Not many fish in the sea

By Margaret Young

Associate Professor Margaret Young was recently awarded the Junior Scholarship by the International Union for Conservation of Nature (IUCN) Academy of Environmental Law for her book, Trading Fish, Saving Fish: The Interaction between Regimes in International Law (Cambridge University Press, 2011). We asked Associate Professor Young about international law and fisheries and what motivated her to write the book.

Margaret Young 

Australians were recently reminded about the threat of over-exploitation of fisheries when the Dutch-owned "super trawler", the M V Margiris, arrived in our waters. Concerns were raised about the size and capacity of the vessel, the way in which its quota had been allocated, and the impact of its fishing techniques on non-targeted marine species like seals and dolphins. Such concerns are familiar to international lawyers, and an interest in environmental sustainability was one of my two motivations in writing Trading Fish, Saving Fish. The other was an abiding interest in the theoretical and normative underpinnings of public international law.

Fish stocks around the world face over-exploitation. Indeed, some scientists have projected the collapse of seafood-producing species stocks by 2048. Meanwhile, the international trade in fish and fish products is increasing rapidly, and fish is one of the most highly traded food  and feed commodities. This trade is distorted by perverse incentives for vessel production, which see billions of dollars of state support for the building of more and  bigger boats. The sheer size, concentration and technological capacity of the global fishing fleet, combined with the growing consumption and over-exploitation of fisheries presents risks for food security, livelihoods, culture and ecological  sustainability.

There are a large number of treaties and other international law instruments to address these concerns, but there is a problem in understanding how, and whether, they cohere. World Trade Organisation (WTO) rules on subsidies and other trade measures sit alongside species-protection orders under the Convention on the International Trade in Endangered Species (CITES), fisheries management guidelines issued by the Food and Agriculture Organisation (FAO) and the demarcation of coastal and high seas jurisdiction in the United Nations Convention on the Law of the Sea (UNCLOS). The obligations contained in these legal 'regimes' – assumed by different groups of states at different times – can sometimes even conflict. This is part of a wider phenomenon of the fragmentation of international law, which has seen massive normative development within separate regimes of human rights law, investment law, trade law, environmental law and  so on. In a domestic legal order, problems of conflicting norms are fairly readily resolved by appellate courts and the consitutional system itself, but international law has a radically different structure, with scant notions of hierachy.

… some scientists have projected the collapse of seafood-producing species stocks by 2048.

My research therefore had two aims: to improve international law's response to the growing crisis in fisheries, and to provide practical and theoretical understanding of ways of addressing international law's fragmentation.

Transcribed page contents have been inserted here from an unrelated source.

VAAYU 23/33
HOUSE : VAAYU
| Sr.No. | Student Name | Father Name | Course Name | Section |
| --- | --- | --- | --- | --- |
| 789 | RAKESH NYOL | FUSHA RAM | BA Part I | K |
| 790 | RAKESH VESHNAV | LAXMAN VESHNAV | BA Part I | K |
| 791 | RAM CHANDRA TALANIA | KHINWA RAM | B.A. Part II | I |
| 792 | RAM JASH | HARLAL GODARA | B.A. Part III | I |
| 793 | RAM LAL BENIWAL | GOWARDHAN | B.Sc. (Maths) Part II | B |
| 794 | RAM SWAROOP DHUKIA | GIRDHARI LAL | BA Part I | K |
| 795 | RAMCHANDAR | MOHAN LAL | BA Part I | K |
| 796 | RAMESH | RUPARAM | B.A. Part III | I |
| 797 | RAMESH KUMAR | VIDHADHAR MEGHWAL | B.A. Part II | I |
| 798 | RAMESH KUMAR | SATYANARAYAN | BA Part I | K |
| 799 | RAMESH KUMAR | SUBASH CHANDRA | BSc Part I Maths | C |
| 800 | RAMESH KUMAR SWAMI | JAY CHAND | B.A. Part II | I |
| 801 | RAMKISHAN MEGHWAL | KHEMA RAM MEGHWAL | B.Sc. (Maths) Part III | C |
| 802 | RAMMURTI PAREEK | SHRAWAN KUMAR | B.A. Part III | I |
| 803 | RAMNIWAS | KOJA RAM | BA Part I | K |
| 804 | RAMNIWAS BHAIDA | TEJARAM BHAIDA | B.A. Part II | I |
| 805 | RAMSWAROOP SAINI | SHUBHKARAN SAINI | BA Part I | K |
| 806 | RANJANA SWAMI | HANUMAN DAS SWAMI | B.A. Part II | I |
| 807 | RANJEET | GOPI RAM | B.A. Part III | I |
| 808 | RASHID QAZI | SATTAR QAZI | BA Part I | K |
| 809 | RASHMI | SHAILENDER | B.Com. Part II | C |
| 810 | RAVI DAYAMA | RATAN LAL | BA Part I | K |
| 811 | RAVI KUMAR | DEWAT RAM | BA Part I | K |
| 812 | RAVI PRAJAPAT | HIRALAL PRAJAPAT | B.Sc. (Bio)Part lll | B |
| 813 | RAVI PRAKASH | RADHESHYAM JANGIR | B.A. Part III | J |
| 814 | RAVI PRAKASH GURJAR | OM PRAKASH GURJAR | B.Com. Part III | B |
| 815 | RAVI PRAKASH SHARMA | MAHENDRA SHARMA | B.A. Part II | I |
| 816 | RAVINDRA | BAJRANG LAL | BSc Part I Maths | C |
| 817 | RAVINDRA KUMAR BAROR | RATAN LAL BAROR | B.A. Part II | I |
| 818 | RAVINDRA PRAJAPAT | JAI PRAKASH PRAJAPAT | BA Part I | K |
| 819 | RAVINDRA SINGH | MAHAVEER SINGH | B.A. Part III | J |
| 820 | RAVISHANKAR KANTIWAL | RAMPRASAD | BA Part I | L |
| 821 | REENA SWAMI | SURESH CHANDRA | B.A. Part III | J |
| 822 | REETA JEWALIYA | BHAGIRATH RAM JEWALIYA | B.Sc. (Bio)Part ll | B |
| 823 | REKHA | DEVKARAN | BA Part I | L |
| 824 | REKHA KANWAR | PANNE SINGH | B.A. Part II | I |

My methodology was based on empirical work (conducted within the international secretariats of organisations such as the WTO and the FAO), doctrinal work in assessing case law and legal instruments and a theoretical engagement with constitutionalist, philosopical, economic and critical perspectives. I sought to demonstrate how regimes can, and should, interact on issues of fisheries governance.

An important finding was that norms from disparate regimes do influence one another even without the consent of states parties. "Regime interaction" occurs though the activities of diverse actors – including non governmental organisations – and relies on a theoretical model of international law that is more pluralistic than traditional sovereignty-led accounts. There are a range of implications for theories of representation, accountability and legitimacy. Resolving these issues is essential to the ongoing challenge of addressing global problems like fisheries depletion within the open system of international law.


Associate Professor Young's edited collection, Regime Interaction in International Law: Facing Fragmentation
(Cambridge University Press, 2012) was also published earlier this year.